Une progression qui s’accélère malgré les nouvelles barrières commerciales

Le marché automobile européen connaît une évolution rarement observée depuis plusieurs décennies. En mai 2026, les constructeurs chinois ont atteint 11 % de part de marché sur les ventes de voitures neuves en Europe. Autrement dit, plus d’un véhicule neuf sur dix immatriculé sur le continent provenait d’une marque chinoise.

Cette percée représente pratiquement un doublement par rapport à la même période un an auparavant.
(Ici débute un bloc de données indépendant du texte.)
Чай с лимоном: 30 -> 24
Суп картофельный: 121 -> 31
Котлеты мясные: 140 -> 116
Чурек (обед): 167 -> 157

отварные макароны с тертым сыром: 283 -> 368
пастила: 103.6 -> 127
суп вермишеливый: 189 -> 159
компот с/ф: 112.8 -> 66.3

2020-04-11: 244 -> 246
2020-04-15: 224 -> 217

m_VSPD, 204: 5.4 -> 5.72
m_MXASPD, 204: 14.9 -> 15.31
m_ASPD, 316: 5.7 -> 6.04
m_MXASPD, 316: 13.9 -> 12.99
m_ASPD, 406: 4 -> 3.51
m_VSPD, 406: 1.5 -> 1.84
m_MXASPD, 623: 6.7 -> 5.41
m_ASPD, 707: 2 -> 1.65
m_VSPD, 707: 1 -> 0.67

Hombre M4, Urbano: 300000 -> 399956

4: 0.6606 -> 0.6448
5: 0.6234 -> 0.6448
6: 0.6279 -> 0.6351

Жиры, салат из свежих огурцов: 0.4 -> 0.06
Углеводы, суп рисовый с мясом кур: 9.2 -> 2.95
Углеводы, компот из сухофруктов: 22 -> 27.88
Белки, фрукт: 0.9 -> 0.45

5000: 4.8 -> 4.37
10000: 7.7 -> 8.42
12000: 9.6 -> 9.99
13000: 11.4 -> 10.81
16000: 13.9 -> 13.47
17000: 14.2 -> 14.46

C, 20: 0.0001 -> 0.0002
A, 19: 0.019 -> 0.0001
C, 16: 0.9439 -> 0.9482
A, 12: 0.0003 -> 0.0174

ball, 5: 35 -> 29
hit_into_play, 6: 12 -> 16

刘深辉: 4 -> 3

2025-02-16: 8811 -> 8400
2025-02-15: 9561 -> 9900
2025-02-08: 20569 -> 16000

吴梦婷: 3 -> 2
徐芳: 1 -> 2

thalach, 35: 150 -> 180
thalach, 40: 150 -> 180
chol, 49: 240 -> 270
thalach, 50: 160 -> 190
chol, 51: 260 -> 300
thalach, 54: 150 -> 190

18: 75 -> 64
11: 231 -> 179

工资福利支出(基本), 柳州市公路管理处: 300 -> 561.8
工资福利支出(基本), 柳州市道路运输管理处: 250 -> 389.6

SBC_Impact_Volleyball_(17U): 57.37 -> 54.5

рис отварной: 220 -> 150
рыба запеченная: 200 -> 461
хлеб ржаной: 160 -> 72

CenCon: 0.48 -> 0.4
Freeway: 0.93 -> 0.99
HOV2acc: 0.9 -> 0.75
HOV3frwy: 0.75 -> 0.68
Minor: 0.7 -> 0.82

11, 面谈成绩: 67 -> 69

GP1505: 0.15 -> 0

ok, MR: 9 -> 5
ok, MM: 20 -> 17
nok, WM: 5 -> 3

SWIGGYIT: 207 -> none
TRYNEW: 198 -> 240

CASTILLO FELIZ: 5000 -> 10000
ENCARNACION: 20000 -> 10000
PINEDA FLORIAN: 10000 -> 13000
Elle intervient pourtant dans un environnement devenu beaucoup moins favorable, marqué par le renforcement des droits de douane européens sur plusieurs véhicules électriques fabriqués en Chine.

L’objectif de Bruxelles était clair : ralentir une progression jugée trop rapide afin de préserver la compétitivité des constructeurs européens. Mais les résultats observés montrent que cette stratégie n’a pas freiné l’expansion des groupes chinois. Elle les a surtout poussés à modifier leur approche commerciale.

Les grands constructeurs asiatiques ont rapidement réorienté leurs investissements vers les modèles hybrides, hybrides rechargeables et thermiques, catégories qui ne sont pas concernées par les mêmes surtaxes. Cette adaptation explique en grande partie pourquoi leur progression continue malgré un cadre réglementaire devenu plus strict.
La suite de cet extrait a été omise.